- Mars will deploy Gemini Enterprise as the primary AI operating system for its global workforce, including teams across petcare, veterinary services, and diagnostics.
- The company plans to use AI for enterprise search, R&D, marketing, and supply chain workflows through its proprietary Mars IQ platform.
- BCG and Google Cloud are expanding their alliance to help enterprises scale “agentic AI” adoption with measurable business outcomes.
- Hill’s Pet Nutrition was highlighted as an early example, using generative AI to produce consumer-ready video ads 4–6 times faster and at lower cost.
- The announcements underscore a growing trend of veterinary and pet health companies integrating AI into both clinical and commercial functions.
Google Cloud used the opening day of its Cloud Next ’26 conference to spotlight how major veterinary and pet health brands are embracing artificial intelligence at scale.
In one of the event’s headline announcements, Mars said it is expanding its strategic partnership with Google Cloud and designating Gemini Enterprise as the primary AI operating system for its global workforce. The move will provide Mars associates with AI assistants and agentic tools designed to automate complex, multi-step workflows across the company’s Petcare, Snacking, and Food & Nutrition businesses.

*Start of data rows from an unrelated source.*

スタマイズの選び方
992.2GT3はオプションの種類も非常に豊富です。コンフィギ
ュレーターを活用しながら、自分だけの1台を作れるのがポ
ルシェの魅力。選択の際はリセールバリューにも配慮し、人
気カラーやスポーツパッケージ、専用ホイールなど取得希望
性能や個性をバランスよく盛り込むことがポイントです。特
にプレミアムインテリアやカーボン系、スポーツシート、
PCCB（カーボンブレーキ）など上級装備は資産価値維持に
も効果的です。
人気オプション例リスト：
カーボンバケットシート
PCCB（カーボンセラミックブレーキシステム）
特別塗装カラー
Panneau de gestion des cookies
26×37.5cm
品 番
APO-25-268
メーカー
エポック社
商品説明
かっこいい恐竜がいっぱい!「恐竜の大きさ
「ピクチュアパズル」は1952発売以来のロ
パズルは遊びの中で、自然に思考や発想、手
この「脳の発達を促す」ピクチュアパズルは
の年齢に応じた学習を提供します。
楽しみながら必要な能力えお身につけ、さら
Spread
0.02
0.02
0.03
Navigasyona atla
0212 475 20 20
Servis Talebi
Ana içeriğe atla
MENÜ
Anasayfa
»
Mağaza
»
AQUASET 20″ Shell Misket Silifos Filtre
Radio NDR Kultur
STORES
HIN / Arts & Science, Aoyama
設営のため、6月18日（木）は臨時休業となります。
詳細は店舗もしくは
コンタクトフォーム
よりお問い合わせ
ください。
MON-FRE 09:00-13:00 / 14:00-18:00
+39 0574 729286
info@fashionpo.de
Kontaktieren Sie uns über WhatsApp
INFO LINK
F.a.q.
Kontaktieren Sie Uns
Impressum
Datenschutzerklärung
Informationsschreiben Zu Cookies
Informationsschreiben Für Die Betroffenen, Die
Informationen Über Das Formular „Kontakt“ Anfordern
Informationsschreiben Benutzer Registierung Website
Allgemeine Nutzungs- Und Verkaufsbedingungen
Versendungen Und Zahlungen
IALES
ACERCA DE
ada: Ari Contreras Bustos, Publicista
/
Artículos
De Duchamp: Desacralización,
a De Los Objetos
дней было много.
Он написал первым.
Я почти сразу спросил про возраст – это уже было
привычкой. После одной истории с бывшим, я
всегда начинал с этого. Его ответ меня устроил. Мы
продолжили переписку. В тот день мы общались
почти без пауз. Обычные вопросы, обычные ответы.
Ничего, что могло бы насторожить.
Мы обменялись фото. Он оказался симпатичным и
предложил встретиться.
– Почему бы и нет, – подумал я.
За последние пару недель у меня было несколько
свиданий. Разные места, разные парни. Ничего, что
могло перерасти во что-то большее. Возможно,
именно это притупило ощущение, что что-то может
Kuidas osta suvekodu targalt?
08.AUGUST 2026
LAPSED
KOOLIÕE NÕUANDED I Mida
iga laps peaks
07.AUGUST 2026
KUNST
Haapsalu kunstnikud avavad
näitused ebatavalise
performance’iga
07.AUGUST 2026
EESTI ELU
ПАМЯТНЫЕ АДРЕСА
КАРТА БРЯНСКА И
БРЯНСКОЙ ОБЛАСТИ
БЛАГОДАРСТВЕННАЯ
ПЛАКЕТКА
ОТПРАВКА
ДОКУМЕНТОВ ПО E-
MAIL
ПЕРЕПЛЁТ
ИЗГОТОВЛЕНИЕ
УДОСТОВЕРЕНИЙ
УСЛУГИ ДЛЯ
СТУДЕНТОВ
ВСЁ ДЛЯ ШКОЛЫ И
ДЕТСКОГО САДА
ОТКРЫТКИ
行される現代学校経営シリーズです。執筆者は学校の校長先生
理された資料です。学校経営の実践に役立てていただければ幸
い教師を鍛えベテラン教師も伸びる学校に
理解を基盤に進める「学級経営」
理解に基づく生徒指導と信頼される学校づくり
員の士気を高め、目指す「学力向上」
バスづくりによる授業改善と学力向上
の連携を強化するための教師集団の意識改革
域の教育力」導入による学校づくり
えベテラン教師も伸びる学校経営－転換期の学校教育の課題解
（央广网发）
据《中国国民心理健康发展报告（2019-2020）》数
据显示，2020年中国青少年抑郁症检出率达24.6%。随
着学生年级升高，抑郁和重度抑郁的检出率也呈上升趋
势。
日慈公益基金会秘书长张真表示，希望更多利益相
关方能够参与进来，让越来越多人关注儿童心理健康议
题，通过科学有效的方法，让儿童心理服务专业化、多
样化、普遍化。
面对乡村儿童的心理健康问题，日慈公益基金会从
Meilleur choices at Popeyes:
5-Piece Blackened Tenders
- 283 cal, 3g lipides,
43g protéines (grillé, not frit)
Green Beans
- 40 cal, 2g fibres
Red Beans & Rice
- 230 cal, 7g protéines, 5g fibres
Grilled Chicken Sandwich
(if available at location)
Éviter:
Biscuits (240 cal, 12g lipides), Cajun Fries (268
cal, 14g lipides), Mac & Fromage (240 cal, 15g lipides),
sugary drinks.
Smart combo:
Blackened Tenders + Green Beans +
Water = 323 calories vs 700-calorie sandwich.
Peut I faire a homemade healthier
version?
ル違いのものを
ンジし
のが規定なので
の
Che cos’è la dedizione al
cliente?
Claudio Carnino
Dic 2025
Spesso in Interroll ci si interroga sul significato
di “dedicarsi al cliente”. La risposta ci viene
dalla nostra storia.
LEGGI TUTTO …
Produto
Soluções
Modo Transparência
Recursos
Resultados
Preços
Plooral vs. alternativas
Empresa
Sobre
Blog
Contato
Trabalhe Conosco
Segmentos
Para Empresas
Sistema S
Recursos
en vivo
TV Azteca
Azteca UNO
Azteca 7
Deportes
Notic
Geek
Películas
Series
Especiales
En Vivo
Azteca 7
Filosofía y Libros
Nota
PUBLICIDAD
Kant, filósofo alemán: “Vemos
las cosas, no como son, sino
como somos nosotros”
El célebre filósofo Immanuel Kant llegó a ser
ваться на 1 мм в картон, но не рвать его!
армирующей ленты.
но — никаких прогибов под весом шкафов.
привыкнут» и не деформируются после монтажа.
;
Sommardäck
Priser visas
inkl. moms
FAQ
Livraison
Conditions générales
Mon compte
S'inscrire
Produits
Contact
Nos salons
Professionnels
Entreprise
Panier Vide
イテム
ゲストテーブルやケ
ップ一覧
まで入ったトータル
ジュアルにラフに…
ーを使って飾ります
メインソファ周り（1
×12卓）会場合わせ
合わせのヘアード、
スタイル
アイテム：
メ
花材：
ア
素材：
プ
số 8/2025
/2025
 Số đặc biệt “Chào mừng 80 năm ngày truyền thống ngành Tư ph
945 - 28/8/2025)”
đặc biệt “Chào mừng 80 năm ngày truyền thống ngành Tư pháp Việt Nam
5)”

For the animal health sector, Mars’ adoption is especially notable given its broad veterinary footprint, which includes brands such as Royal Canin, Banfield Pet Hospital, BluePearl, VCA, AniCura, and Antech Diagnostics.
According to Mars, Gemini Enterprise will serve as a centralized hub where employees can access and build AI tools to reduce friction between disconnected applications and unlock institutional knowledge.
Use cases include:
- Unified enterprise search: Researchers and scientists can query decades of internal nutritional studies alongside real-time market data, potentially reducing months of manual research to a more streamlined process.
- Growth orchestration: Marketing, sales, and R&D teams can use AI to generate innovation concepts, creative briefs, and preliminary brand assets faster.
- Secure agent creation: Through low-code and no-code tools, employees can build AI assistants for tasks ranging from factory diagnostics to supply chain sourcing.
Mars said the rollout will continue throughout 2026.
Hill’s Pet Nutrition Cited as Early AI Marketing Example
Google Cloud also announced an expanded partnership with Boston Consulting Group (BCG) aimed at helping companies move beyond AI pilot programs into enterprise-wide “agentic” adoption.
As part of the announcement, Hill’s Pet Nutrition was highlighted through a case study involving parent company Colgate-Palmolive. Brigitte King, chief digital and insights officer at Colgate-Palmolive, said Hill’s worked with BCG and Google Cloud on a generative AI pilot focused on content creation.
The initiative reportedly enabled Hill’s to produce consumer-ready video ads four to six times faster and at significantly lower cost per concept, while achieving the same or better consumer consideration lift compared with traditional creative processes.
The BCG-Google Cloud alliance will focus on helping organizations deploy AI across marketing, customer service, and enterprise data management functions. Google said the collaboration could drive billions of dollars in bottom-line impact for clients.
AI Momentum Builds in Animal Health
Together, the announcements reflect growing momentum for AI adoption across the veterinary and pet health landscape.
Mars’ use of Gemini Enterprise shows how AI is increasingly being integrated into research, diagnostics, and operational workflows, while Hill’s example demonstrates the technology’s expanding role in marketing and customer engagement.
As more veterinary brands explore enterprise AI tools, Cloud Next ’26 may mark a turning point in how the industry applies generative AI—not just in pilot projects, but as a core business capability.
Information sourced from company press releases.